Kerr has created a miniature social history of New Zealand, with snapshots of the bustling settlement through the decades, embellished with genuine extracts from historic newspapers. Railway lines are built and closed; television comes and the cinema goes. Objects displayed in advertisements are also seen being used by Matt’s forebears. (There are also tiny jokes concealed in Kerr’s carefully crafted pictures: the local bookshop has a nod to John and Ruth McIntyre, while Mary’s tartan shawl can be spotted in every decade.) Various family names recur, so readers can track graduations, weddings and other celebrations. Poignantly, a Great War casualty list also carries bad news. There is a moving conclusion as Matt makes his last delivery, watched over by the spirits of his ancestors.

Changing Times is a fascinating introduction to our press history, and social change. The website ( provides readers with easy links to a range of historical resources. This is a book that children will read of their own free will.
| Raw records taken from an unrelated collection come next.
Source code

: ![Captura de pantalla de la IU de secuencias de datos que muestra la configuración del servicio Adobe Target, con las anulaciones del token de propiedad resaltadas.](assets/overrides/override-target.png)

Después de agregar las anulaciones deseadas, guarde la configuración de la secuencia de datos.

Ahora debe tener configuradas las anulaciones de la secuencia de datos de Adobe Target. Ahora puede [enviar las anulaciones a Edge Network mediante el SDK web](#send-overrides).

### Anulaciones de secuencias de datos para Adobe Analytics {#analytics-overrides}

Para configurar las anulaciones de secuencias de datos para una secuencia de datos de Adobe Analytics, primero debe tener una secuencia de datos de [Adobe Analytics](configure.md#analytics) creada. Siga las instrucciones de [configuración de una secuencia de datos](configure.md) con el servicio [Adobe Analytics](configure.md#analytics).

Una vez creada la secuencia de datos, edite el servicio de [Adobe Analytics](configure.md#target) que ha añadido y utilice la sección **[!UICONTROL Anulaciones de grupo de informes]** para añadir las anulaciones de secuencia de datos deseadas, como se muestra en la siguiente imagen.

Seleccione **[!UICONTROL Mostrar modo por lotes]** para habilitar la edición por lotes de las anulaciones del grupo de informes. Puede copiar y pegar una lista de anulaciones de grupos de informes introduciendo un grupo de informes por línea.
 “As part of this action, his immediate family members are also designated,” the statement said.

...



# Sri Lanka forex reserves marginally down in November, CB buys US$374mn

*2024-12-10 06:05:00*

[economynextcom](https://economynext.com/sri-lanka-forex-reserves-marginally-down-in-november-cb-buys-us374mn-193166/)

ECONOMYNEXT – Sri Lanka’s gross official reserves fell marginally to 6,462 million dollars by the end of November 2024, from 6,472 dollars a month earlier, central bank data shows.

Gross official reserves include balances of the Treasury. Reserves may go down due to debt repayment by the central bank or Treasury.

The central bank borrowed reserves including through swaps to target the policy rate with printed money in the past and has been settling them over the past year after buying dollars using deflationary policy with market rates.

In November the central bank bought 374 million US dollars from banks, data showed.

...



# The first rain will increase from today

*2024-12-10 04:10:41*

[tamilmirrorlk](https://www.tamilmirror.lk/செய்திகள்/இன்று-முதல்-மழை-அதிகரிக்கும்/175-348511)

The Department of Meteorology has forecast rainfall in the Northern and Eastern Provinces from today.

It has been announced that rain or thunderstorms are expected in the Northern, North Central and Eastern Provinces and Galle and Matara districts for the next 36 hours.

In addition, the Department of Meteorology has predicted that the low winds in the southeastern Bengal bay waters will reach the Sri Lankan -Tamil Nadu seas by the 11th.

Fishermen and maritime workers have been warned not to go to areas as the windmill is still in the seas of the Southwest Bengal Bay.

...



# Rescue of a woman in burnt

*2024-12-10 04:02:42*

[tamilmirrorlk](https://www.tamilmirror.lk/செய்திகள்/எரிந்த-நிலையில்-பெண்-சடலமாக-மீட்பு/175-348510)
A Bear’s Journey is a disappointing near-miss. Sally Louise Hill has written a long (72-page) account of a family holiday, focused on Teddy Bearson, her grandson’s toy bear. Teddy travels to Queen Charlotte Sound and meets local land and sea creatures there, from the sea eagle to Willy the weka. Dozens of the author’s colour photos are interspersed with her drawings and paintings. Teddy is present in some photos and has been photo-shopped into others, along with butterflies, which are “symbols of Teddy’s excitement.”

The text is poorly written and wordy, with no idea of an intended audience. With a professional editor, proof-reader and designer, this could have been an interesting picture book, instead of a hefty holiday souvenir.

Trevor Agnew is a retired history teacher and teacher-librarian from Christchurch.

Changing Times and First to the Top were among the ten picture books added to the Notable Books listings for 2016, by the Storylines Children’s Literature Trust.